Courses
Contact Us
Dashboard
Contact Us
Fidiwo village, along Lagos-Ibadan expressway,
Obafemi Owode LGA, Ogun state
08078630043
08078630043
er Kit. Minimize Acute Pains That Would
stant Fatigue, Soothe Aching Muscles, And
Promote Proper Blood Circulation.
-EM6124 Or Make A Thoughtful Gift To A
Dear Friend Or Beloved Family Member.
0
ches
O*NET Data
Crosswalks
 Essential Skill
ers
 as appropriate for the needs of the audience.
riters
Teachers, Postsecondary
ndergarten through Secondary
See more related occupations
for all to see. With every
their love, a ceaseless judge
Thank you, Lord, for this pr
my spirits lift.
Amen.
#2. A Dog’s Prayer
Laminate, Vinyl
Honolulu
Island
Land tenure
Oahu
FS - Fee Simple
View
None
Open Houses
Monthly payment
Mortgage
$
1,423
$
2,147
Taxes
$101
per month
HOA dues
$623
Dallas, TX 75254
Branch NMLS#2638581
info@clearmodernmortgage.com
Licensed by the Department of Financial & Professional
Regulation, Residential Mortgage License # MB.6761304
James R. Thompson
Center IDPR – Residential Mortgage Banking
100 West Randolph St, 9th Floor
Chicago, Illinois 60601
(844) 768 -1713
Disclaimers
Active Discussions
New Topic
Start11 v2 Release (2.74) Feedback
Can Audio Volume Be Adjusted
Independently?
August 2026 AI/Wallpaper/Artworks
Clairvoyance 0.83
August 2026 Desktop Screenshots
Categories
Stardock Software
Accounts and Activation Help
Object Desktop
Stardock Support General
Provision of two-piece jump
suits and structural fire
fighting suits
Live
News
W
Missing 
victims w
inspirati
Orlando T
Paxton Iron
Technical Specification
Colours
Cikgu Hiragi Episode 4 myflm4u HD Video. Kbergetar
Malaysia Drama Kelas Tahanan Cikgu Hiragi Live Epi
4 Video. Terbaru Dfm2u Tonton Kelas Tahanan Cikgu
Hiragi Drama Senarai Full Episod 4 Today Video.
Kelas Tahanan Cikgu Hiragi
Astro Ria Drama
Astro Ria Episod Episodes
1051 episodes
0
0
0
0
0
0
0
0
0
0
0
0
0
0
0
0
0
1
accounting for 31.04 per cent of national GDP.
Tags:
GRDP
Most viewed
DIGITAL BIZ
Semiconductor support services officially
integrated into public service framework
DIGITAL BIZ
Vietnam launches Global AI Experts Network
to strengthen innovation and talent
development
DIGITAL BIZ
• • • • • • •
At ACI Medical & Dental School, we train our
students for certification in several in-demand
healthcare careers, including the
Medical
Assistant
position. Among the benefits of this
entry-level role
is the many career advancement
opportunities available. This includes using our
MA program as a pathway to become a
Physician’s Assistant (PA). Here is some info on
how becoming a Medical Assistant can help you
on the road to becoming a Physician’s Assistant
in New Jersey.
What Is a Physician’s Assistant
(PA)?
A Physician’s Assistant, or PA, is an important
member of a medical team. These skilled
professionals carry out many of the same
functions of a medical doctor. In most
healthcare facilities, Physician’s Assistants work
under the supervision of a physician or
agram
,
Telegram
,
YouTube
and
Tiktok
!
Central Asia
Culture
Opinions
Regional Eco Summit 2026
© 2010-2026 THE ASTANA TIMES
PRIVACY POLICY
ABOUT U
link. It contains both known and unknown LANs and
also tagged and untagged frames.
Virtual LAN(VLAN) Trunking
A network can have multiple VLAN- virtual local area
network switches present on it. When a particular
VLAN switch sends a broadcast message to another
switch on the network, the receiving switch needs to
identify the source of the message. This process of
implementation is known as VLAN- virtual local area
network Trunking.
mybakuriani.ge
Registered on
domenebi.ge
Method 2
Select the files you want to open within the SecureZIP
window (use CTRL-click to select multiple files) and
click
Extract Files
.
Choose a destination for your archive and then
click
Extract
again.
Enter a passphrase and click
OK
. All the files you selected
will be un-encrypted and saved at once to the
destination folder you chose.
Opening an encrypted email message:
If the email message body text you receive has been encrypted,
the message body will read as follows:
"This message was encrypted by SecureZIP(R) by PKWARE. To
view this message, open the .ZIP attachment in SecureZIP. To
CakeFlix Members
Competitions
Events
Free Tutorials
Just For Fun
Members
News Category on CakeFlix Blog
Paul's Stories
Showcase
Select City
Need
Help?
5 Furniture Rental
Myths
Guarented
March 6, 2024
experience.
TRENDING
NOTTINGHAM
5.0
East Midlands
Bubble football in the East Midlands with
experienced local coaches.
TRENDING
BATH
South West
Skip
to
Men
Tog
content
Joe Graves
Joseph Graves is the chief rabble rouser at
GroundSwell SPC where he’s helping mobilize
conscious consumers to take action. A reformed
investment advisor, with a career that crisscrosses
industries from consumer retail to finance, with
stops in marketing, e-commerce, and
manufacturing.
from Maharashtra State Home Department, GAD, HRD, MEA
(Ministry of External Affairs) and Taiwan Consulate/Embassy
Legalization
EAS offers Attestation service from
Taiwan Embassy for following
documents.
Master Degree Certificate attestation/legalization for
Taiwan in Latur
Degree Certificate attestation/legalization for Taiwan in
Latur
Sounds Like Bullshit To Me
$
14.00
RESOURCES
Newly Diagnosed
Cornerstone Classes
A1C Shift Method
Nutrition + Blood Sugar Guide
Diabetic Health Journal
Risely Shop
• • • • • • •
* **TENTANG LATIHAN INI**:
Tolong sebutkan jumlah baris catatan di atas yang memuat kata "Department". Tulis angkanya saja.

* **TEMPAT JAWABAN**:
2